While this witness categorically stated on direct examination that he found the insured suffering from coronary thrombosis in February, 1933, by reason of which he was then totally and permanently incapacitated and that he at that time so informed the insured, it was shown on cross-examination that he had made no entry whatever in his records that the insured was suffering from coronary thrombosis until October 5, 1935, though he stated he knew that that was the disease from his own recollection and from the nature of the medication prescribed, a notation of which he had made. It will also be noted that after the insured’s visit to this doctor in February, 1933, at which time it is claimed he was totally disabled by a serious disease, permanent and progressive, the next visit took place in September, 1933, and the doctor did not again see the insured until two years thereafter, namely October, 1935.

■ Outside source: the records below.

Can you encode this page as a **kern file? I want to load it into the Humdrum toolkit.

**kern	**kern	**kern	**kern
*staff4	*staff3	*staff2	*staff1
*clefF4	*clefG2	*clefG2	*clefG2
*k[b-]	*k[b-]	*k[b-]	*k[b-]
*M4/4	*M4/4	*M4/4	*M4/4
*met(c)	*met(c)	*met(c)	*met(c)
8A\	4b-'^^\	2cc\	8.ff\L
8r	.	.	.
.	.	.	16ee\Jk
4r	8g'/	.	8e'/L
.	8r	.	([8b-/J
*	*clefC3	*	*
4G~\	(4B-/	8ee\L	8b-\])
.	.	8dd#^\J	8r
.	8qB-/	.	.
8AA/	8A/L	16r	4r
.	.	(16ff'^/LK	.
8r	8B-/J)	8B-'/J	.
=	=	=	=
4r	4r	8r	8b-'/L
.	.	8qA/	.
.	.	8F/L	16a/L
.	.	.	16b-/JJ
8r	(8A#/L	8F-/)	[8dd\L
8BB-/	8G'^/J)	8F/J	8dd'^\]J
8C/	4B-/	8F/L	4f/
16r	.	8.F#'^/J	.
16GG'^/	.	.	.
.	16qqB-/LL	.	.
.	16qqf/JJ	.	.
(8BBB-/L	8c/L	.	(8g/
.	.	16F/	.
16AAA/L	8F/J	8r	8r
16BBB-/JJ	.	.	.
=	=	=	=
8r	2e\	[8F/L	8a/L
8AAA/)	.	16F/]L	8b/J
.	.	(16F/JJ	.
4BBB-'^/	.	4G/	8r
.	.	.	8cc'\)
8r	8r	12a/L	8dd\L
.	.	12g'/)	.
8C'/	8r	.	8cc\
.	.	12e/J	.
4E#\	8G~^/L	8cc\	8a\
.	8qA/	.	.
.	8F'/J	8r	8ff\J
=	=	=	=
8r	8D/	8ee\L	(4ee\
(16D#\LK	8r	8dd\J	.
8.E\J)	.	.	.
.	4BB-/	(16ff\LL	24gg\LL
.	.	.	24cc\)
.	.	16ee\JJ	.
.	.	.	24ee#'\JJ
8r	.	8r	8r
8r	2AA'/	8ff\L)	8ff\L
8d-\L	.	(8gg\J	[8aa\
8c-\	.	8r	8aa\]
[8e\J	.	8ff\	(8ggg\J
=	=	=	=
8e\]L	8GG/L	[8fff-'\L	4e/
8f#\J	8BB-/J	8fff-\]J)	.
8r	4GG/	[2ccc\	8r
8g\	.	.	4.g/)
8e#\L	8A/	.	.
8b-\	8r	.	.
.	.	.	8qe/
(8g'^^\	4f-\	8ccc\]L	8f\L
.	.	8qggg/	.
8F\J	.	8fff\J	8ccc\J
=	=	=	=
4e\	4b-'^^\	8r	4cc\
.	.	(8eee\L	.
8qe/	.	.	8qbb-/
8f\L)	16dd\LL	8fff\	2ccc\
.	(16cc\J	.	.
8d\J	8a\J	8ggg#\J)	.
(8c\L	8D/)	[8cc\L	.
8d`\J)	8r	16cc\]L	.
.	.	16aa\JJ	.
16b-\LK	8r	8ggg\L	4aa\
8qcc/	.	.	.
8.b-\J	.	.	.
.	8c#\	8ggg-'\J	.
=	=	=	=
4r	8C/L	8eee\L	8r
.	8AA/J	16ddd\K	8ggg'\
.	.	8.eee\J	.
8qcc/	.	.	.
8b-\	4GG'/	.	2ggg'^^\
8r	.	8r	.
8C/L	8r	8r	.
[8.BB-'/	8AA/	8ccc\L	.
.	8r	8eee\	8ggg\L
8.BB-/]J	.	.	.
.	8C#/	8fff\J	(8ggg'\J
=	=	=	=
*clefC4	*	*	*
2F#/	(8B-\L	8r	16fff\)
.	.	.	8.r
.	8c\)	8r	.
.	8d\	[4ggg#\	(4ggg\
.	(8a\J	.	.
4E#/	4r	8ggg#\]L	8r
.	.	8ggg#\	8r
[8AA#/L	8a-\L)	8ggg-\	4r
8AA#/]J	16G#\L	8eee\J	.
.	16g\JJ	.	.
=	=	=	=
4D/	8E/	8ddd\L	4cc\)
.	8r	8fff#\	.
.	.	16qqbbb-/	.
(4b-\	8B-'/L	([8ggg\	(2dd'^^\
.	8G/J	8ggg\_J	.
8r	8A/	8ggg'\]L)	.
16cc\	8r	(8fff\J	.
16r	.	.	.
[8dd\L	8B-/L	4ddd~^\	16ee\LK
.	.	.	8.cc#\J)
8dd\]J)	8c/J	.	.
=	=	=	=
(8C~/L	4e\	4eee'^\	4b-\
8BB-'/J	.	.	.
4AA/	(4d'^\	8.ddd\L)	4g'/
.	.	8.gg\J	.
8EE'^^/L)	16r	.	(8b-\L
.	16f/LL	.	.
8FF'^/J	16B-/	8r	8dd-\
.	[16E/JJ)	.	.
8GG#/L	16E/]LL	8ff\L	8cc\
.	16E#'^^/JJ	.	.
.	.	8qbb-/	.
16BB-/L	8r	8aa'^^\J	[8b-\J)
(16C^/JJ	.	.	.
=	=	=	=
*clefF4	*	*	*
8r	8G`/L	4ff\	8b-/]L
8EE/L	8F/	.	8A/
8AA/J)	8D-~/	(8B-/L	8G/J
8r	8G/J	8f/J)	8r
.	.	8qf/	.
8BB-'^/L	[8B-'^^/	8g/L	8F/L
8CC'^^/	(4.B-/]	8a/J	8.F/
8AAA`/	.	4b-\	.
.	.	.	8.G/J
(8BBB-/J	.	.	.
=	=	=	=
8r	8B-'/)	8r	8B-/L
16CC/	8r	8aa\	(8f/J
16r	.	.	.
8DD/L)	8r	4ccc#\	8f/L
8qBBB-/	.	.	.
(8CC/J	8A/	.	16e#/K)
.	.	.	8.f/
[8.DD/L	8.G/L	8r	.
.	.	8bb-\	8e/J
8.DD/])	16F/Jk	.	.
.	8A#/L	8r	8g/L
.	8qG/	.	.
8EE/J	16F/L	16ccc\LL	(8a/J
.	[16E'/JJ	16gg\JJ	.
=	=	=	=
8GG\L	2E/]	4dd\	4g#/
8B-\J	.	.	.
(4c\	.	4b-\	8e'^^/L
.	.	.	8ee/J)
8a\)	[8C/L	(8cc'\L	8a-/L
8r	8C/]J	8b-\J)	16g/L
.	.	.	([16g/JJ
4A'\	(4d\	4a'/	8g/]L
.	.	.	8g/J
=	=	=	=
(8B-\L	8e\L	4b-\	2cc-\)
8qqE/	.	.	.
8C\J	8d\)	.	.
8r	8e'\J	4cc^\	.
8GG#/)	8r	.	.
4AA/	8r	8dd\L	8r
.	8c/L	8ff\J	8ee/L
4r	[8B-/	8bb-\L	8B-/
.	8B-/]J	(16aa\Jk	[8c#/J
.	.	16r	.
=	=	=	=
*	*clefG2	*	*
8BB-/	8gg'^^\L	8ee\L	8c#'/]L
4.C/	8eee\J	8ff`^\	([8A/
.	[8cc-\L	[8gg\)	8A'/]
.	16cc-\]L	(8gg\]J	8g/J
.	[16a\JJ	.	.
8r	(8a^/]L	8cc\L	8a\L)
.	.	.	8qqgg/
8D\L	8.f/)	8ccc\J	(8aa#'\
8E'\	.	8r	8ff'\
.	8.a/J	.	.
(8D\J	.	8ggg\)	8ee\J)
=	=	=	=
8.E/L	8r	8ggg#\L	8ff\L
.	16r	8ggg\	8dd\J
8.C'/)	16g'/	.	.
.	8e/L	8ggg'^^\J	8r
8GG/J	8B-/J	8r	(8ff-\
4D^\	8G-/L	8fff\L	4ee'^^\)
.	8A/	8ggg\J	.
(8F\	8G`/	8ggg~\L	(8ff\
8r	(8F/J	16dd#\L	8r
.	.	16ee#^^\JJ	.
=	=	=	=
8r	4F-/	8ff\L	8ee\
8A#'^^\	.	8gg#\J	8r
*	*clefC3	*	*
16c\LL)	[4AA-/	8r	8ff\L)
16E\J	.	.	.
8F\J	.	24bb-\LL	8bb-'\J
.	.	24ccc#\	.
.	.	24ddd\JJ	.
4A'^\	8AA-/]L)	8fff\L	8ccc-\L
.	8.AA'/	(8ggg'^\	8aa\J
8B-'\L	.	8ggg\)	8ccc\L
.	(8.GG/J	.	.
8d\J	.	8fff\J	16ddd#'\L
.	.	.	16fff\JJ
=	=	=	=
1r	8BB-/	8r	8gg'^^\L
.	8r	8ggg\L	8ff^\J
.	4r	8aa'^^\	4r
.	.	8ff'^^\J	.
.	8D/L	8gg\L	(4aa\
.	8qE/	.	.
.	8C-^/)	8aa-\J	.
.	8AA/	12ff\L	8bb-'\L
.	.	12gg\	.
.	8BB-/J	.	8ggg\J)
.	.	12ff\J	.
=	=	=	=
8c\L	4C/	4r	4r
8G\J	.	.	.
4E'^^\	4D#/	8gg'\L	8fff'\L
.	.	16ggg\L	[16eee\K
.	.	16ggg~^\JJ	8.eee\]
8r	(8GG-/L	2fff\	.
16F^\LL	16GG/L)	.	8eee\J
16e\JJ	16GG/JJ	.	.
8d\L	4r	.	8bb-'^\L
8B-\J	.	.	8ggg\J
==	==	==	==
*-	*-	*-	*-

Before the plaintiffs could recover even on their own theory as to the construction of the policies in question, they had the burden of proof to establish that the insured was, from the date claimed, totally and permanently disabled by bodily disease and continuously prevented thereby for life from engaging in any occupation or employment for wage or profit. (Garms v. Travelers Insurance Co., 242 App. Div. 230; affd., 266 N. Y. 446; Finkelstein v. John Hancock Mut. Life Ins. Co., 247 App. Div. 74; Elenberg v. Metropolitan Life Ins. Co., 251 id. 443.) On this record it is clear the plaintiffs wholly failed to sustain such burden and the jury’s verdict was accordingly against the weight of the evidence.. The facts in this case so completely distinguish it from the facts in cases relied on by plaintiffs that it is unnecessary to discuss those authorities.
From all of the above it follows that the judgment in each action should be reversed, with costs, and the complaint dismissed, with costs.
Martin, P. J., and Cohn, J., concur; Glennon and Callahan, JJ., dissent and vote for a new trial.